Robot Uprising, Apocalypse Now

photo by rahll for Bonded By Blood



Alex Jones thinks the participants of this new class have already been chosen, and that in exchange for their complicity in forging the New World Order they have been promised vast powers of life augmentation and life extension. Frankly, my problem with the NWO is that I find it difficult to imagine a completely centralized global dictatorship when the trends behind technologies like the Internet lean overwhelmingly toward de-centralization—of knowledge, distribution, and even ownership. Jones’ theory also crumbles in one very important capacity: I don’t view AI as necessarily a danger to humanity. If the New World Order exists, AI will be the power that brings it down.

And if, like I believe, the phrase New World Order does not finger a singular group of tyrannical elites but rather exists as a metaphor for the widespread and historical lineage of human corruption itself, AI will be the revolutionary force that topples our dying regimes and restores parity to human consciousness. This will either be viewed as Armageddon or renaissance, depending on whose Twitter feed you follow.
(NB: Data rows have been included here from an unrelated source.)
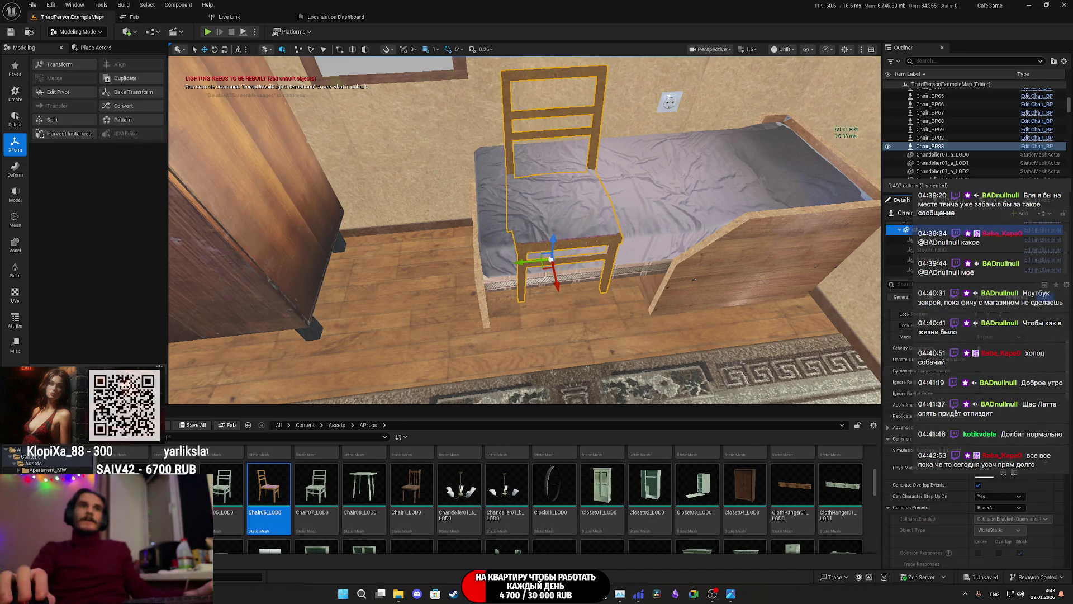
scroll(930, 441, "down", 5)
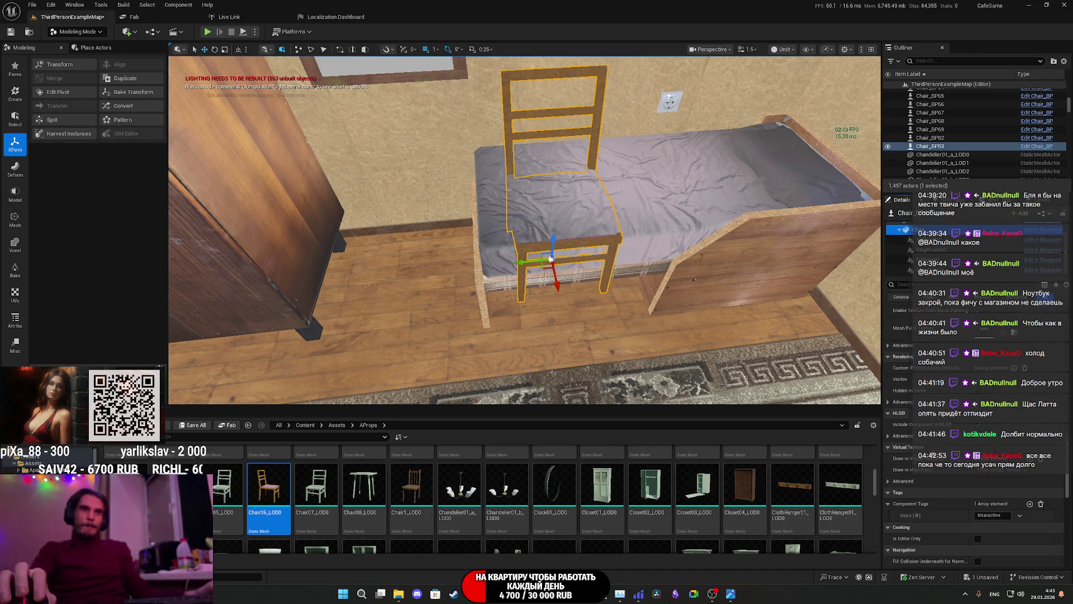
key("Delete")
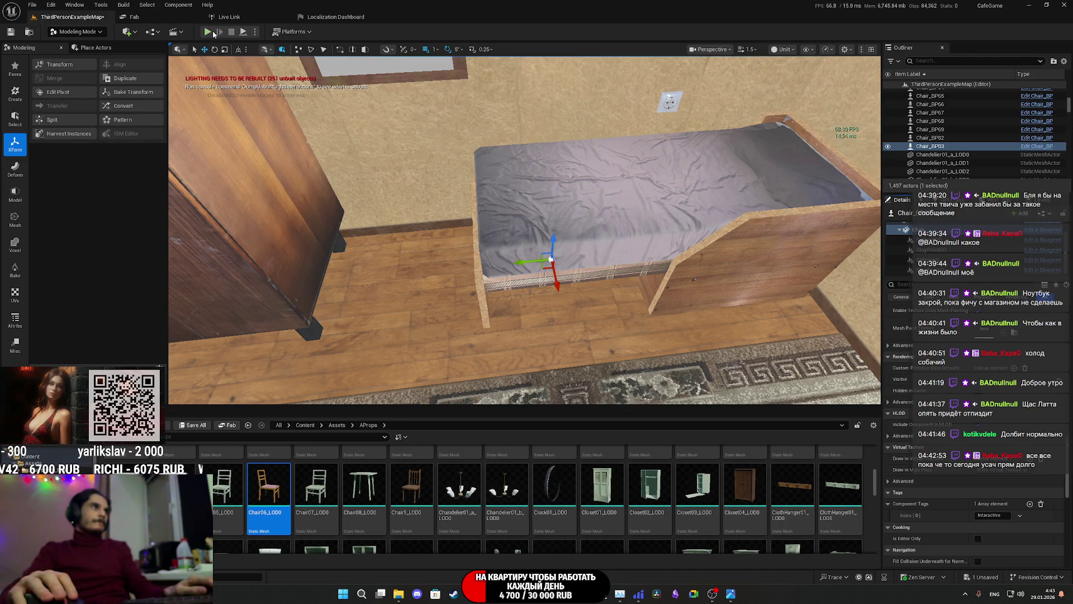
Step: Play the level, eject to inspect the character seated on the bed, then resume first-person control
left_click(207, 32)
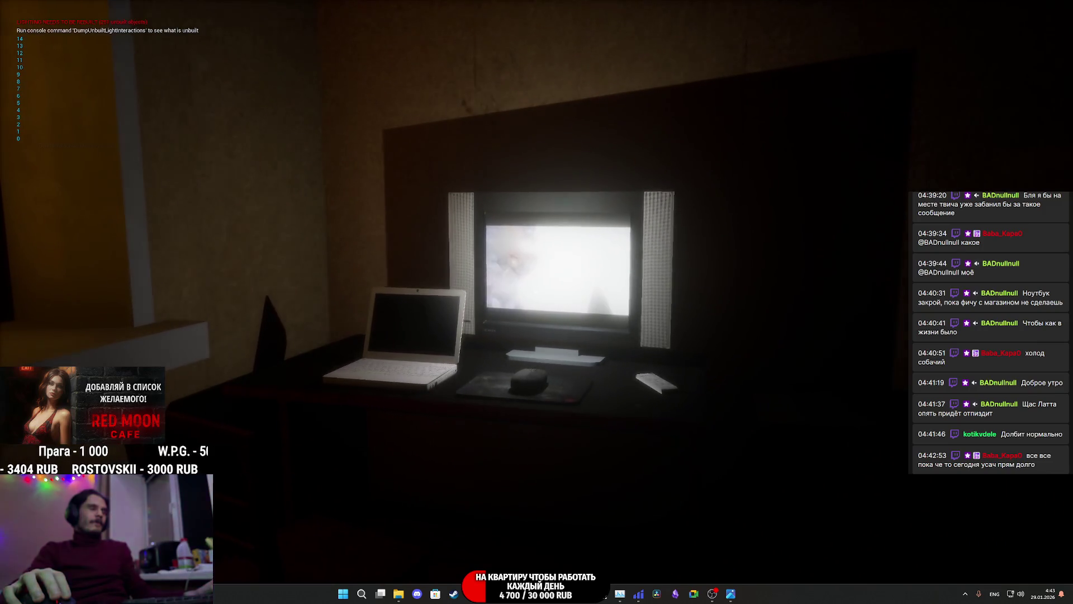
key("Escape")
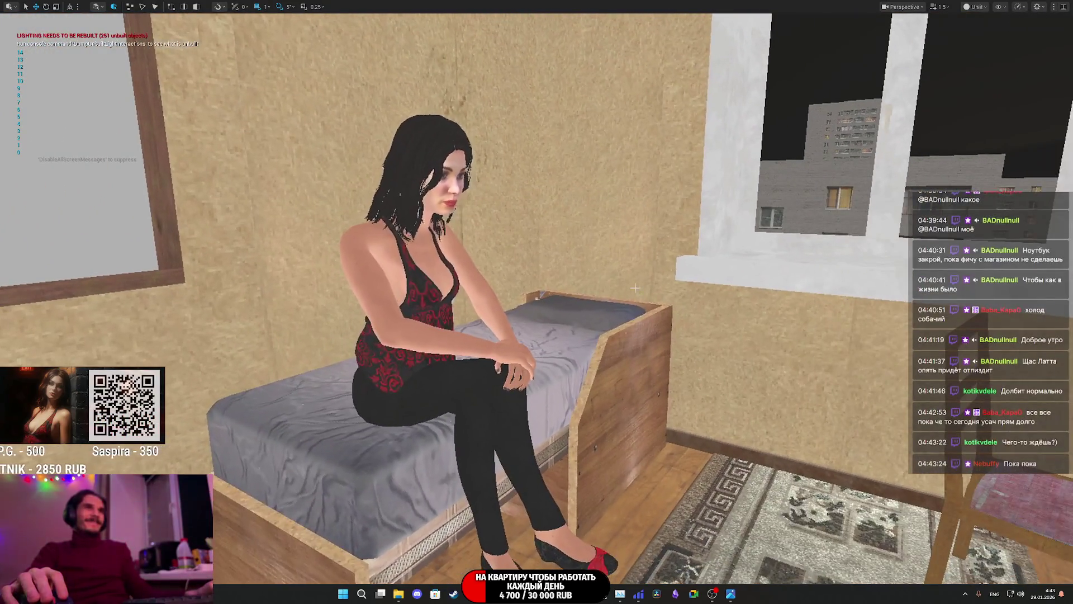
left_click(975, 7)
left_click(987, 41)
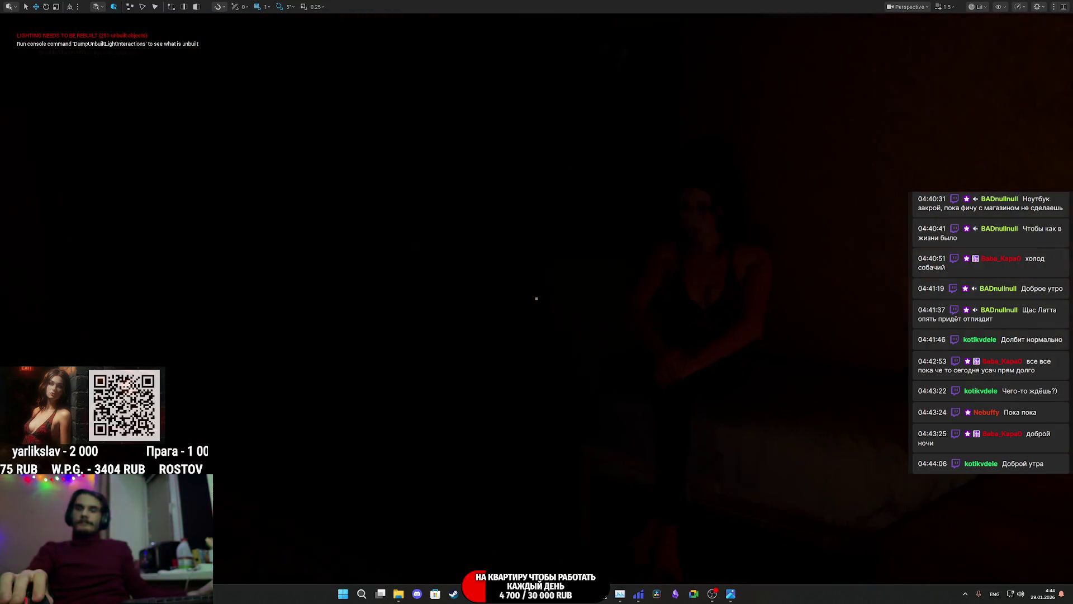
left_click(702, 267)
I admit I harbor some fairly busy visions of the future. But I’m not married to them, and when push comes to shove I don’t believe in most conspiracy theories. I don’t believe that reptilian aliens inter-bred with humans. I don’t believe in crystal castles on the moon, or that Kennedy was killed by an emo hobgoblin who lives under a bridge. I don’t believe in ancient astronauts.
Emo Hobgoblin Killed Kennedy

photo by yrindale



I feel the same disdain for conspiracy theories that I feel for celebrity gossip: intense guilt, for willfully distracting myself from the bigger problems of the world. And while I don’t personally dislike conspiracy theorists, they worry me…because I think they unwittingly make activists and whistle-blowers seem crazy, and by doing so distract the rest of us from the back-handed power plays of very real and very corrupt establishments. Corporations, seizing the infrastructure of the Earth, of the human body, of the particles that constitute matter. Corporations, who now own patents on our genes, on carbon nanotubes; who control the flow and substance of information; who influence what pills we take and what facts we believe; who hunt our young, on the streets and through social networking sites; who sell us culture before we’ve had a chance to decide if it’s just.

The theory of a New World Order is a displaced fear of plutocracy, privatization, and human existence turned to consumer fodder. It’s a healthy fear.